The incorporation of women from socio-economically marginalized communities as ‘empowered’ users and propagators of the family-planning agenda illustrates the lopsided power relations generated and perpetuated by contemporary global health. Family-planning projects capture and circulate certain kinds of experiences, while minimizing or erasing the plurality of health needs. Grounding research in local knowledge and diverse experiences is not merely an exercise in revealing different knowledge: it also exposes dangerous asymmetries in knowledge making (Neely 2019). Perhaps more significantly, it also creates an authoritative boundary around what counts as ‘Women’s health’. While this ‘ontological turn’ can destabilize monolithic narratives, one must remain cognizant of homogenizing interpretations (Holbraad et al., 2014). Participants must be given room to escape arguments and categories within which they are captured (Mol, 2014). Social medicine serves to populate global health with these necessary ontological differentiations that are granular, contradictory, and unyielding to quantification. 


[1] The film can be accessed at: https://www.facebook.com/saathihaathbadhanalko/videos/855638944968420/  or https://drive.google.com/file/d/1Fjk719ME3RnI2nLvoIJqKIpfIL8UBcsF/view. In Uttar Pradesh, Rajiv Gandhi Mahila Vikas Pariyojana (RGMVP) is a programme focusing on microcredit activities and women’s empowerment through formation of Self-Help Groups (SHG). With support from the Gates Foundation through a larger project, SHG members were trained to impart knowledge and skills on reproductive and child health in the community.

[2] ASHAs are female community health workers engaged by the Ministry of Health and Family Welfare as ‘honourary’ workers. Under India’s National Rural Health Mission (NRHM), ASHAs serve as a local interface between the community and the public health system. They receive performance-based remuneration.

[3] In rural India, a block is a community development administrative unit at the sub-district level.

[4] As translated in the film’s subtitles.

[5] Pseudonym

[6] Pseudonym

[7] This hints at an intrauterine perforation, which is typically uncommon with IUD insertions. While there is no way of confirming if this was the case here, her experience reveals that often the procedure is performed by unskilled personnel in a hasty manner, with little regard to the woman’s safety and comfort.
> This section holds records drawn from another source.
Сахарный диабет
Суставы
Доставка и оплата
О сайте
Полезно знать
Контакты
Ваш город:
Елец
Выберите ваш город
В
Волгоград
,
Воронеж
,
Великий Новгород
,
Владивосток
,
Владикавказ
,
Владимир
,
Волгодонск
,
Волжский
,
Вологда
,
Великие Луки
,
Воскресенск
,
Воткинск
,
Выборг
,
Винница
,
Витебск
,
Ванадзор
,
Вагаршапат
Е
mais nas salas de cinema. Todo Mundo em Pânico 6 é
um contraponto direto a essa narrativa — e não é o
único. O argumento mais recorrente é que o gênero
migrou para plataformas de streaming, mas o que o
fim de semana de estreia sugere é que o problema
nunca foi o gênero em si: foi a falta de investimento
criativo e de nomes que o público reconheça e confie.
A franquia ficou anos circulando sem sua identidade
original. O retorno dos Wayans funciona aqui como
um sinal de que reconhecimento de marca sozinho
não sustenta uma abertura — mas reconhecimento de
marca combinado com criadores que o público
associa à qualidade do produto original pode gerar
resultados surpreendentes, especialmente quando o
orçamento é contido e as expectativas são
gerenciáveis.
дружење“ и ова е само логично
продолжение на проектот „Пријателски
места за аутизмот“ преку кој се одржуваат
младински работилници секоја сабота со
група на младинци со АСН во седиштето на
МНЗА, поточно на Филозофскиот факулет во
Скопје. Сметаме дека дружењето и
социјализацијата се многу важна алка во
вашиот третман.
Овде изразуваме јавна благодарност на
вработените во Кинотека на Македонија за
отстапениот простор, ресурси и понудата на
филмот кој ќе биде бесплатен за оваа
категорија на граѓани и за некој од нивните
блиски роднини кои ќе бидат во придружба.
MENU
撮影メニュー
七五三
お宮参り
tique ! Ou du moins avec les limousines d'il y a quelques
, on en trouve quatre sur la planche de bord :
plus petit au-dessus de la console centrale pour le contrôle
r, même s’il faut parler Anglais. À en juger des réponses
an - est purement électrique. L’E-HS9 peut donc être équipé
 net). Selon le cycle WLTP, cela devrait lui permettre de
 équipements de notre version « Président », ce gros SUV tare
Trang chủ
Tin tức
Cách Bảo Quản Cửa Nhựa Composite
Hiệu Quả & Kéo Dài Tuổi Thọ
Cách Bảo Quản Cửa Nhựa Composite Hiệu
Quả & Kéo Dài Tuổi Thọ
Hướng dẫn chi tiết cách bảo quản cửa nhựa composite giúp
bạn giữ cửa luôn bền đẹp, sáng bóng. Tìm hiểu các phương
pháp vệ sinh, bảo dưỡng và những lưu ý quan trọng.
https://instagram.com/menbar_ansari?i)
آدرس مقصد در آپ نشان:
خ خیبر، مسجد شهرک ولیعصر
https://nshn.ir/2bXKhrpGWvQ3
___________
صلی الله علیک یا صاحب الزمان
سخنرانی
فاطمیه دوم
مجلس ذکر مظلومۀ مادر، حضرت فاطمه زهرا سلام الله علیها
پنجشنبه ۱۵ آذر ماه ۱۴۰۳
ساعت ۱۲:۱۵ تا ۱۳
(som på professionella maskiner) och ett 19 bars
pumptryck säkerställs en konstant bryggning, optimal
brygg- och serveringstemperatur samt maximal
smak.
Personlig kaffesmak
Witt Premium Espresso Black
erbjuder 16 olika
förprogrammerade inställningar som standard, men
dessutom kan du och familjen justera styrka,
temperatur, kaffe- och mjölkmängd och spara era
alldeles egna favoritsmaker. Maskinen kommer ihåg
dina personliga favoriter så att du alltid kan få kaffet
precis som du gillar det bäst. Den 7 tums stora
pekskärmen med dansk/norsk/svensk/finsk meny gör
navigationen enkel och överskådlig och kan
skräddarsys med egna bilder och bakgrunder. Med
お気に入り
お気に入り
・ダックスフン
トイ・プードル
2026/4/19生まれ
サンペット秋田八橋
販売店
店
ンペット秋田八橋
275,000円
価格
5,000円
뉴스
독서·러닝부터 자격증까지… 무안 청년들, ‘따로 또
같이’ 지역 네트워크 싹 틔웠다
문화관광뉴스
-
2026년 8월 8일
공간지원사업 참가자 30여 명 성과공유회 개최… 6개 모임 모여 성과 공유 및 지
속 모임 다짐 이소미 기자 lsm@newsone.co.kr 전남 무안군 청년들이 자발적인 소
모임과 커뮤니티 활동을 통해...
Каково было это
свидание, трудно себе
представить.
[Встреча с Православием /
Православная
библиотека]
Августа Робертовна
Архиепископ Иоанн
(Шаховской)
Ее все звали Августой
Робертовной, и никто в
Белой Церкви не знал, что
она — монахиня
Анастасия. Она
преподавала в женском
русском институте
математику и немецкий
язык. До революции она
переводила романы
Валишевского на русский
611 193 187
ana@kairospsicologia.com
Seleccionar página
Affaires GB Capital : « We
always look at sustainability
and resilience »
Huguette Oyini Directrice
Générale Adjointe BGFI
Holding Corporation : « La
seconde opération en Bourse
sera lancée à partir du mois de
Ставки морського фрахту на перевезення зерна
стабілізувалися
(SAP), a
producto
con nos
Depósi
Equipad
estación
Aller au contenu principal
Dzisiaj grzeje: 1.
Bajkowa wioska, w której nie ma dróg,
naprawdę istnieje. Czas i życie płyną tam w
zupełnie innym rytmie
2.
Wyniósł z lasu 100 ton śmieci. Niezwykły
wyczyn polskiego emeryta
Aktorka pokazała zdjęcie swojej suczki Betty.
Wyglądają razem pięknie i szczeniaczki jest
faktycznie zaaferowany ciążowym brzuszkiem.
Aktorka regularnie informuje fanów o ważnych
[8] There are near pervasive reservations about vasectomies, not just in the community but also among policy makers (SAMA et al. 2014). Misconceptions about side effects are a common reason (Shattuck et al. 2016). It can also be linked to the infamous forced vasectomies conducted during India’s National Emergency (1975-77).

[9] During pregnancy, Hb levels <7.0 g/dl is graded as severe anaemia. This is associated with an increased risk of maternal and infant mortality, pre-term births, and low birthweight (Ramachandran and Kalaivani, 2018; Stephen et al., 2018).